A Justiça é Cega... Mas Tem Audição Seletiva?

Há uma dissonância gritante na forma como a justiça é aplicada no mundo. No nosso dia-a-dia, tentamos cumprir as regras – as do trânsito, as do trabalho, as da boa vizinhança. Crescemos com a ideia de que a lei é para todos, que a justiça é imparcial e que somos todos iguais perante ela. Uma premissa bela, um pilar da civilização, não é? No entanto, basta ligar a televisão ou abrir um jornal para que este castelo de cartas se desmorone.

Vemos líderes de nações que bombardeiam escolas e hospitais, ocupam territórios e matam civis, e depois passeiam sorridentes pelos corredores da ONU, a discursar sobre a paz e a democracia. Estes "grandes" não são julgados, não são presos e, muitas vezes, ostentam um direito de veto que mais parece uma licença para a impunidade. Chamam-lhe "soberania" ou "geoestratégia", termos grandiosos que, neste contexto, soam a desculpas esfarrapadas, um manto diplomático que encobre a mais abjeta hipocrisia.

É aqui que a pergunta se impõe e a frustração ganha voz: "Se os grandes não obedecem… eu também não quero". Porque é que um cidadão comum, ao cometer um crime, é rapidamente enquadrado pela justiça, julgado e punido, enquanto as mesmas ações, quando praticadas em larga escala por Estados, são maquilhadas com terminologia política e varridas para debaixo do tapete diplomático? Fosse um cidadão a fazer o que esses protagonistas de gravata fazem, seria rotulado de terrorista e enfrentaria as consequências mais severas.


O Mesmo Ato, Nomes Diferentes: A Dicótomia da Violência

É intrigante como um ato de violência que resulta na morte de civis ou na destruição de infraestruturas pode ser qualificado de formas tão distintas. Se um indivíduo ataca um edifício público para incutir terror, isso é universalmente condenado como terrorismo, com responsabilidade individual inquestionável. Contudo, se esse mesmo ato – ou algo de escala muito superior, como um bombardeamento a um bairro civil – é praticado por um exército regular, sob as ordens de um governo, a narrativa muda. Já não é terrorismo; é "ação militar legítima", "defesa nacional" ou "operação de manutenção da paz". Os responsáveis usam fardas ou gravatas, não máscaras, e a sua responsabilidade parece diluir-se na "cadeia de comando" ou na "razão de Estado".

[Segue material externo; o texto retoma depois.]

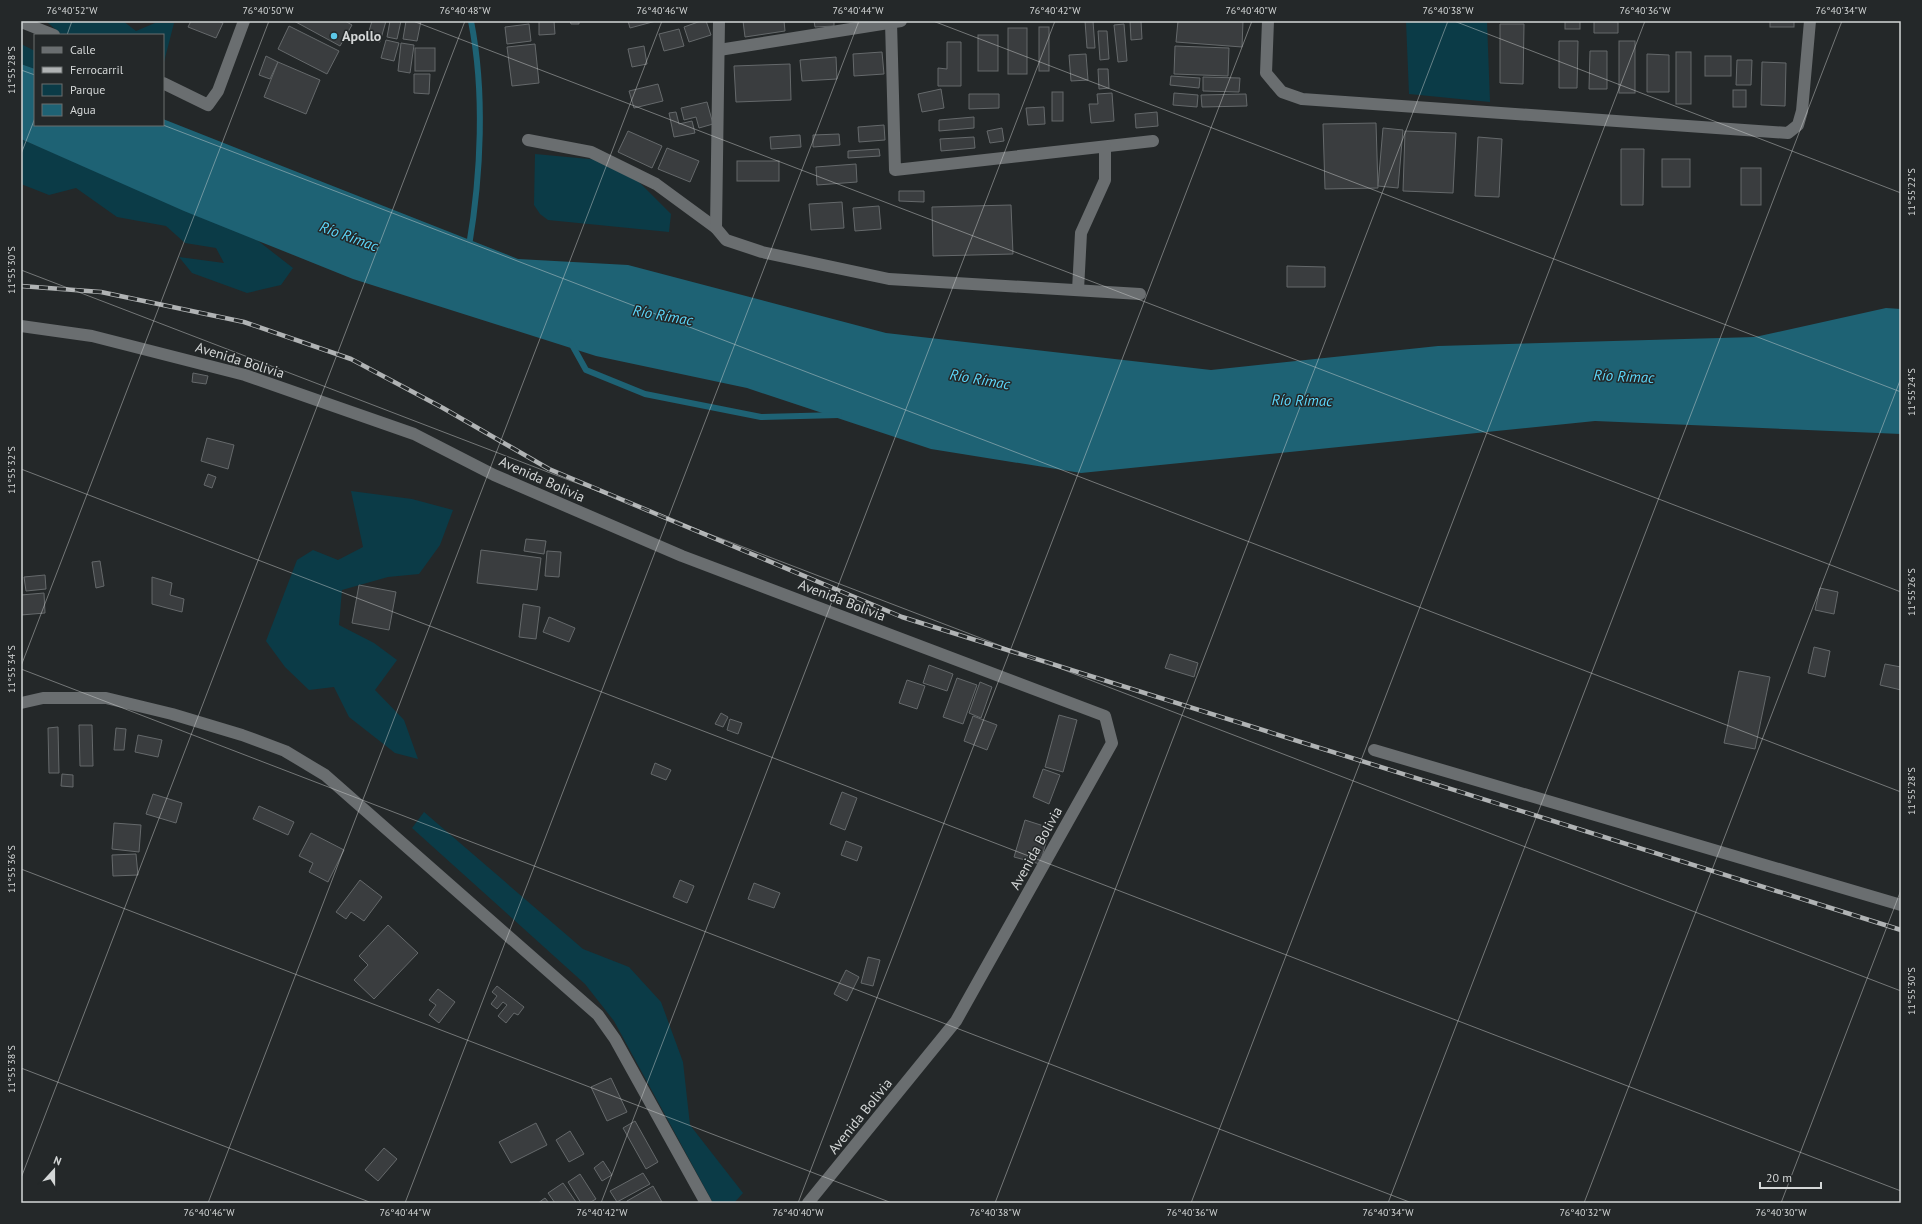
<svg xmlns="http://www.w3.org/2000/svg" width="1922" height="1224" font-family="'PT Sans',sans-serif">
	<rect width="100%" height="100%" fill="#242829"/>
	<!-- green -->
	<g fill="#0b3b47">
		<polygon points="46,21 123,21 136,31 155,23 174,23 163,66 163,35 62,35"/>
		<polygon points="1406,21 1487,21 1490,102 1409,94"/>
		<polygon points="21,44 35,51 35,69 21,64"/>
		<polygon points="21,139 257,240 293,268 281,285 247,293 192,273 179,257 224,263 216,248 185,243 166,226 117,217 76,188 49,195 21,184"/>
		<polygon points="535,154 600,160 639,182 671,214 669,232 548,220 540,214 534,205"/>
		<polygon points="351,491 412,499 453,510 440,545 419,574 388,577 342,590 339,625 374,643 397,660 375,690 404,720 418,759 395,753 349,717 334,687 309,690 285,667 266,641 297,560 313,550 338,560 363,547"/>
		<polygon points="424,812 583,949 629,967 661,1002 683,1062 690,1125 743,1193 734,1203 713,1203 614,1021 585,984 412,828"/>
	</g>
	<!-- water -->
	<polygon fill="#1e6274" points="21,64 35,69 35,125 163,125 163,119 518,259 628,265 886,333 1211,370 1438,346 1755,337 1886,308 1901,309 1901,434 1595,421 1081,473 931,449 747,388 596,356 353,279 184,211 21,139"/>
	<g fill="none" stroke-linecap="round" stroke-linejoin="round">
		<!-- stream -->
		<g stroke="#1e6274" stroke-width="6">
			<path d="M469 246C481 175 485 92 471 21"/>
			<polyline points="571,343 586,370 645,394 761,417 839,415"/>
		</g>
	</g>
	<!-- building -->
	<g fill="#3a3d3f" stroke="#65696b">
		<polygon points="191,21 218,21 223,23 216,38 188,27"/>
		<polygon points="294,21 345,21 352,25 340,46"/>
		<polygon points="372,21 386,21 380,42 367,38"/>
		<polygon points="390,21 401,21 397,39 387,37"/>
		<polygon points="406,21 421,21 417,41 403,39"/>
		<polygon points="539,21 554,21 555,34 539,35"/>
		<polygon points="570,21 579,21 579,24 571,24"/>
		<polygon points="628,21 656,21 630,28"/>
		<polygon points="701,21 706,21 711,35 689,42 684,27"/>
		<polygon points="743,21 784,21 785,31 745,37"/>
		<polygon points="814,21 834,21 834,26 815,27"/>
		<polygon points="1085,21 1093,21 1095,48 1087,48"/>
		<polygon points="1130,21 1141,21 1142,39 1131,40"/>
		<polygon points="1178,21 1243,21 1242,47 1176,42"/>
		<rect x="1565" y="21" width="15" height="8"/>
		<polygon points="1594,21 1618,22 1618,33 1594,33"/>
		<rect x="1770" y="21" width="24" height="6"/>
		<polygon points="529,24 531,41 507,44 505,27"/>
		<polygon points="1124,24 1127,61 1118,62 1114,25"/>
		<polygon points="1500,24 1524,24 1523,84 1500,83"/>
		<polygon points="289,26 339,51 327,74 278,49"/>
		<rect x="1039" y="27" width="10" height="44"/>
		<rect x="1008" y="28" width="19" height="46"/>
		<polygon points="679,29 684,46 664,51 659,34"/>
		<polygon points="1098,31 1107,31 1109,59 1100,60"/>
		<rect x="978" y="35" width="20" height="36"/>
		<polygon points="386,40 399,43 394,61 381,58"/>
		<polygon points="1559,41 1578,41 1577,88 1559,88"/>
		<rect x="1619" y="41" width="16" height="52"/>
		<polygon points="947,42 961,42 961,86 938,86 938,68 947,69"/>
		<polygon points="401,43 414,45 410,73 398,71"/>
		<polygon points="535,44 539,83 512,86 507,47"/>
		<polygon points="644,46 647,64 632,67 628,49"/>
		<polygon points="1175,46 1229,48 1228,76 1174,74"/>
		<rect x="415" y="48" width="20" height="23"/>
		<polygon points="1590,51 1607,51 1607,89 1589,89"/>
		<polygon points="882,52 884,74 854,76 853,54"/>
		<rect x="1676" y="52" width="15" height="52"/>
		<polygon points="1086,54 1088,80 1071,81 1069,55"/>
		<polygon points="1647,54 1669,55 1669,92 1647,92"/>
		<polygon points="266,56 278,62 270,79 259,75"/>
		<rect x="1705" y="56" width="26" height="20"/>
		<polygon points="836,57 837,79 802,81 800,60"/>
		<polygon points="1737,60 1752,60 1751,85 1736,85"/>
		<polygon points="278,62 320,80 306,114 264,97"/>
		<polygon points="1762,62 1786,63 1785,106 1761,105"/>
		<polygon points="790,64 791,100 736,102 734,66"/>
		<polygon points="1098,69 1108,69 1109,88 1099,89"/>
		<polygon points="414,74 430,74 429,94 414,93"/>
		<polygon points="1171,76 1200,78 1199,88 1170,85"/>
		<polygon points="1203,77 1240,78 1239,92 1203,91"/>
		<polygon points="658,84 663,101 634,108 629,91"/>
		<polygon points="941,89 944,108 922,112 918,94"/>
		<rect x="1733" y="90" width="13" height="17"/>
		<rect x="1052" y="92" width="11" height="29"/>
		<polygon points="1112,93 1114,121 1091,123 1089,104 1098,104 1097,94"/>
		<polygon points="1174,93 1198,95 1197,107 1173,105"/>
		<polygon points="969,94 999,94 999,108 969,109"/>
		<polygon points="1246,94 1247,106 1202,107 1201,95"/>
		<polygon points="707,102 713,124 699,128 696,117 684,120 681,108"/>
		<polygon points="1044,107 1045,124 1028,125 1026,108"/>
		<polygon points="676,112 679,124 692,121 695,133 674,137 669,113"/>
		<polygon points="1157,112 1158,126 1136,128 1135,114"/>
		<polygon points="974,117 974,128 939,131 939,120"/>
		<polygon points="1376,123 1378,188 1325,189 1323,124"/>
		<polygon points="884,125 885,140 859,142 858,127"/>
		<polygon points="1002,128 1004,141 990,143 987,131"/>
		<polygon points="1383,128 1403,130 1398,188 1378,186"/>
		<polygon points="628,131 662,146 652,168 618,152"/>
		<polygon points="1405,131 1456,133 1453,193 1403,191"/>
		<polygon points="839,134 840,145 813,147 813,135"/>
		<polygon points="800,135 801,147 771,149 770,137"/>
		<polygon points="974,137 975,148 941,151 940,139"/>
		<polygon points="1478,137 1502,139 1499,197 1475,196"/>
		<polygon points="667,148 699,161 690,182 658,169"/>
		<polygon points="879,149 880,156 848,158 848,151"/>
		<polygon points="1621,149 1644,149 1643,205 1621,205"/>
		<rect x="1662" y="159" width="28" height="28"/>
		<rect x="737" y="161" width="42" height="20"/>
		<polygon points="856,164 857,182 817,185 816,167"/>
		<rect x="1741" y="168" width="20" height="37"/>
		<polygon points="899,191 924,191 924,202 899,201"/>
		<polygon points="842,202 844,228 811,230 809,204"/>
		<polygon points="1011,205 1013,254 933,256 932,207"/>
		<polygon points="879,206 881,229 855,231 853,208"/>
		<polygon points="1287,266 1325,267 1325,287 1287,287"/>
		<polygon points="193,373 208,376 206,384 192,382"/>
		<polygon points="207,438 234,445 228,469 201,461"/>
		<polygon points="208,474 216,477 212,488 204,485"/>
		<polygon points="526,539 546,541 544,554 524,551"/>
		<polygon points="481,550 541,558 537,590 477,583"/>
		<polygon points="547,551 561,552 559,577 545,576"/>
		<polygon points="100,561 104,586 96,588 92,562"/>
		<polygon points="45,575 46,589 26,591 24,577"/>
		<polygon points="152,577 172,583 170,595 184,599 182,612 152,604"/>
		<polygon points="359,585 396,592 389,630 352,623"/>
		<polygon points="1820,588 1838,592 1834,614 1815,610"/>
		<polygon points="44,593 45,613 21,615 21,595"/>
		<polygon points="523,604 540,607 536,639 519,637"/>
		<polygon points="549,617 575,628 569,642 543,632"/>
		<polygon points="1814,647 1830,651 1825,677 1808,673"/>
		<polygon points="1170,654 1198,663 1194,677 1165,668"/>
		<polygon points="1885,664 1901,667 1901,690 1880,685"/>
		<polygon points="929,665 953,674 947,691 923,683"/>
		<polygon points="1739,671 1770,677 1755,749 1724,743"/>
		<polygon points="957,678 977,685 963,724 943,717"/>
		<polygon points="907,680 925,686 917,709 899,703"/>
		<polygon points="980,682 992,687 981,718 969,713"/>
		<polygon points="721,713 728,717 723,727 715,724"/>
		<polygon points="1059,715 1077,720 1063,772 1045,767"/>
		<polygon points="973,716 997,725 987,750 964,741"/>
		<polygon points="730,719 742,723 738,734 727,730"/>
		<polygon points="79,725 92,725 93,766 80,766"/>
		<polygon points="58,727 59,773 49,773 48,728"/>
		<polygon points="116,728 126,729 124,750 114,750"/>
		<polygon points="138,735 162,740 158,757 135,752"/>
		<polygon points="655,763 671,770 666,780 651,774"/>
		<polygon points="1043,769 1060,775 1049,804 1033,797"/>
		<polygon points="62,774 73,775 73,787 61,786"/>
		<polygon points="842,792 857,798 845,830 830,824"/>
		<polygon points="153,794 182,803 176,823 146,814"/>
		<polygon points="259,806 294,822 288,835 253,819"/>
		<polygon points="1025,820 1050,828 1040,864 1014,857"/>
		<polygon points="114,823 141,825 139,852 112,849"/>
		<polygon points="311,833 344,850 328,882 309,872 313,863 299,856"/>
		<polygon points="846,841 862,847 857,861 841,855"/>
		<polygon points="136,854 138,875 113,876 112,855"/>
		<polygon points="360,880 382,897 364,921 351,912 346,919 336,912"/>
		<polygon points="680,880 694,886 687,903 673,897"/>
		<polygon points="754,883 780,893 774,908 748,899"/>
		<polygon points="388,925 418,953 374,999 354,980 368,965 359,956"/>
		<polygon points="868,957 880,960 873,986 861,983"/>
		<polygon points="846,970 859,977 847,1001 834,994"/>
		<polygon points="497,986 524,1007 518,1015 514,1013 506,1023 498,1016 507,1005 503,1002 497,1009 491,1004 497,996 492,992"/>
		<polygon points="438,989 455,1002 439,1023 429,1015 436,1005 429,1000"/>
		<polygon points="611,1078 627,1112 607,1121 591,1087"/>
		<polygon points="635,1121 658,1162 646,1169 623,1128"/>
		<polygon points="536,1123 547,1145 511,1163 499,1142"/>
		<polygon points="570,1131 584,1154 569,1162 556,1140"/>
		<polygon points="384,1148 397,1159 378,1181 365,1170"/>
		<polygon points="603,1161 612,1175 602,1181 594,1168"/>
		<polygon points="643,1173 650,1184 617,1202 610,1191"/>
		<polygon points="580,1174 596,1199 589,1203 581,1203 568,1182"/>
		<polygon points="563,1183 576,1202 574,1203 555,1203 548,1193"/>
		<polygon points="653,1186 662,1202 627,1203 627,1201"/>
		<polygon points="545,1198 549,1203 538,1203"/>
	</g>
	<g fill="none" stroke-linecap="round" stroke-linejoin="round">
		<!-- minor -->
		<g stroke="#6a6e70" stroke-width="12">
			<polyline points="1268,21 1266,73 1282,92 1302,99 1788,133 1798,125 1802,111 1810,21"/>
			<polyline points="21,22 54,35"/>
			<polyline points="891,22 895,170 1153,141"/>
			<polyline points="719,50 901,21"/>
			<polyline points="163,83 208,105 218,91 244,21"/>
			<polyline points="528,140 591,152 656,184 716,228 726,240 762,252 889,279 1140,294"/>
			<polyline points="716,228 719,21"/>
			<polyline points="1078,290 1081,233 1105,180 1105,147"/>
			<polyline points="21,326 92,336 245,375 414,434 494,475 682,556 1105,716 1112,743 956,1021 808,1203"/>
			<polyline points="21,703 43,698 106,698 172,714 242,735 285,751 325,775 598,1015 615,1039 706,1203"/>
			<polyline points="1374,750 1901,905"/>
		</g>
		<defs>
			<polyline id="rail" points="21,286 101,292 244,322 351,359 443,408 549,469 902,617 1901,930"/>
		</defs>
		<!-- rail casing -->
		<use href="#rail" stroke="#b0b3b4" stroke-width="4.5"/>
		<!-- rail -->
		<use href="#rail" stroke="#242829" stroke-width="3" stroke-dasharray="9" stroke-linecap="butt"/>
	</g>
	<!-- ticks -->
	<path fill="none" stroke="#d4d7d7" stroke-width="1" stroke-opacity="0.45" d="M413 21 1901 592M933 21 1901 392M1454 21 1901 193M67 35 72 21M21 70 35 75M163 125 1901 792M21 154 35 118M21 270 1901 991M21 469 1901 1191M21 666 269 21M21 669 1412 1203M21 869 892 1203M21 1068 372 1203M21 1178 465 21M208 1203 662 21M405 1203 859 21M601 1203 1055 21M798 1203 1252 21M995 1203 1448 21M1191 1203 1645 21M1388 1203 1842 21M1584 1203 1901 378M1781 1203 1901 890"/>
	<!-- markers -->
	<circle fill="#5cc7e7" stroke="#242829" stroke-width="1.5" cx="334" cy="36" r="4"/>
	<g text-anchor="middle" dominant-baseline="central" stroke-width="3" stroke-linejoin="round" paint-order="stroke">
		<!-- poi labels -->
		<g font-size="14" font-weight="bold" fill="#d4d7d7" stroke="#242829" text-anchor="start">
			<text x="342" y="36">Apollo</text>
		</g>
		<!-- street labels -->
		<g font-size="14" fill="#d4d7d7" stroke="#242829">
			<text transform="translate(240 360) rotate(17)">Avenida Bolivia</text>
			<text transform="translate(542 479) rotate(24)">Avenida Bolivia</text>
			<text transform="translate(842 600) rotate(21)">Avenida Bolivia</text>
			<text transform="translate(1036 848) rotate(-61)">Avenida Bolivia</text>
			<text transform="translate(860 1116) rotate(-51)">Avenida Bolivia</text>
		</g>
		<!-- water labels -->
		<g font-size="15" font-style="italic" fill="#5cd8fc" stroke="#242829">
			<text transform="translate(349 236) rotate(20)">Río Rímac</text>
			<text transform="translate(663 315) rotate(10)">Río Rímac</text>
			<text transform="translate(1624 376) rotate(3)">Río Rímac</text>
			<text transform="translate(980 379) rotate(10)">Río Rímac</text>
			<text transform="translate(1302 400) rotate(1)">Río Rímac</text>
		</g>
	</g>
	<!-- border -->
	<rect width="1922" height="1224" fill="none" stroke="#242829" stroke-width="44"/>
	<!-- legend -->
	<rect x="34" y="34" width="130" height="92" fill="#242829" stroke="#6a6e6f"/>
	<rect x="42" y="47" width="20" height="6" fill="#6a6e70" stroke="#6a6e6f"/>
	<text x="70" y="54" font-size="12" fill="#d4d7d7">Calle</text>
	<rect x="42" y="67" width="20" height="6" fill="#b0b3b4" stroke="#6a6e6f"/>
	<text x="70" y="74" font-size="12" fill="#d4d7d7">Ferrocarril</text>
	<rect x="42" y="84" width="20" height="12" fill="#0b3b47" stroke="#6a6e6f"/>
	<text x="70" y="94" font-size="12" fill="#d4d7d7">Parque</text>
	<rect x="42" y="104" width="20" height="12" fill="#1e6274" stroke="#6a6e6f"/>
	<text x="70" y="114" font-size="12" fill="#d4d7d7">Agua</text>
	<!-- north arrow -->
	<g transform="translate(54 1170) rotate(21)" stroke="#242829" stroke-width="3" paint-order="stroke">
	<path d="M0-3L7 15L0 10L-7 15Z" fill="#d4d7d7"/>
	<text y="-6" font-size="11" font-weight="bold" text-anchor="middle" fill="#d4d7d7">N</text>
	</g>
	<!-- scale -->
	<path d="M1760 1182v6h61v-6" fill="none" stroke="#d4d7d7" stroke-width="2"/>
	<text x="1766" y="1182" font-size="12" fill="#d4d7d7" stroke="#242829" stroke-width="3" paint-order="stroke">20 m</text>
	<rect x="22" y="22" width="1878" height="1180" fill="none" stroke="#d4d7d7" stroke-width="1.5"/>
	<g font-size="10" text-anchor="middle" fill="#d4d7d7">
		<text x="72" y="14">76°40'52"W</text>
		<text x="268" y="14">76°40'50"W</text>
		<text x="465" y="14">76°40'48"W</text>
		<text x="662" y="14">76°40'46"W</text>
		<text x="858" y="14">76°40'44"W</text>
		<text x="1055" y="14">76°40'42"W</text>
		<text x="1251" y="14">76°40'40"W</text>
		<text x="1448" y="14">76°40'38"W</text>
		<text x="1645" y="14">76°40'36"W</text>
		<text x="1841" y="14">76°40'34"W</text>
		<text transform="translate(11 70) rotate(-90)" y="4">11°55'28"S</text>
		<text transform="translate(1911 192) rotate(-90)" y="4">11°55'22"S</text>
		<text transform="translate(11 270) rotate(-90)" y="4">11°55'30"S</text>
		<text transform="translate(1911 392) rotate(-90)" y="4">11°55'24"S</text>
		<text transform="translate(11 470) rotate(-90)" y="4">11°55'32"S</text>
		<text transform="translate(1911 592) rotate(-90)" y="4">11°55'26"S</text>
		<text transform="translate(11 669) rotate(-90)" y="4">11°55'34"S</text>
		<text transform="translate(1911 791) rotate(-90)" y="4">11°55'28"S</text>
		<text transform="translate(11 869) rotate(-90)" y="4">11°55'36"S</text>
		<text transform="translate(1911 991) rotate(-90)" y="4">11°55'30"S</text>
		<text transform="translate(11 1069) rotate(-90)" y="4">11°55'38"S</text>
		<text x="209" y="1216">76°40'46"W</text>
		<text x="405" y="1216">76°40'44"W</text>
		<text x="602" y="1216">76°40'42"W</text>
		<text x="798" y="1216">76°40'40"W</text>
		<text x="995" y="1216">76°40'38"W</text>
		<text x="1192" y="1216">76°40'36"W</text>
		<text x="1388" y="1216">76°40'34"W</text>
		<text x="1585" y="1216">76°40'32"W</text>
		<text x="1781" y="1216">76°40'30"W</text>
	</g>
</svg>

A questão da obediência é fulcral. Embora o direito internacional procure mitigar o princípio da obediência devida com o conceito de que ordens manifestamente ilegais não devem ser cumpridas, esta aplicação é, muitas vezes, seletiva. Raramente vemos chefes de Estado ou generais de potências dominantes serem julgados por estas instâncias, a menos que percam o poder ou se tornem politicamente vulneráveis. O "direito de veto" ou a simples recusa em reconhecer a jurisdição de certos tribunais são escudos que protegem os "grandes".


O Elo Perdido da Justiça Global

Esta dicotomia – o mesmo ato ser terrorismo para uns e política para outros – não é apenas uma questão de terminologia. É um desafio profundo à legitimidade do direito internacional e à ética das relações globais. Se o que define a moralidade de um ato é a autoridade de quem o comete, e não o sofrimento que provoca ou a sua conformidade com princípios universais de justiça, então vivemos num mundo onde a lei é uma ferramenta de poder, e não um garante de equidade.

A verdade é que a justiça, para ser realmente justa, não pode ter privilégios. Não pode curvar-se perante o poderio militar ou económico. A responsabilidade individual deve ser exigida a cada líder, a cada decisor, pelas ações que ordenam e pelos seus impactos. E a responsabilidade coletiva das nações, ou seja, da comunidade internacional, é garantir que essas leis sejam aplicadas universalmente, sem exceções.

Caso contrário, o que resta é um palco onde os mais fortes ditam as regras, a impunidade se instala e a semente da revolta e do niilismo floresce. A crença na justiça, essa bússola moral que nos guia, corrói-se. Se a lei não é igual para todos, para que serve, afinal? Vivemos dentro de um sistema onde a legalidade é obrigatória para os pequenos, e discutível para os grandes. E a justiça? Essa é cega, sim. Mas parece ter audição seletiva – ouve melhor quem fala mais alto… ou mais caro.

Por isso, quando alguém me disser que vivemos num Estado de Direito, terei de perguntar: de quem? E até onde?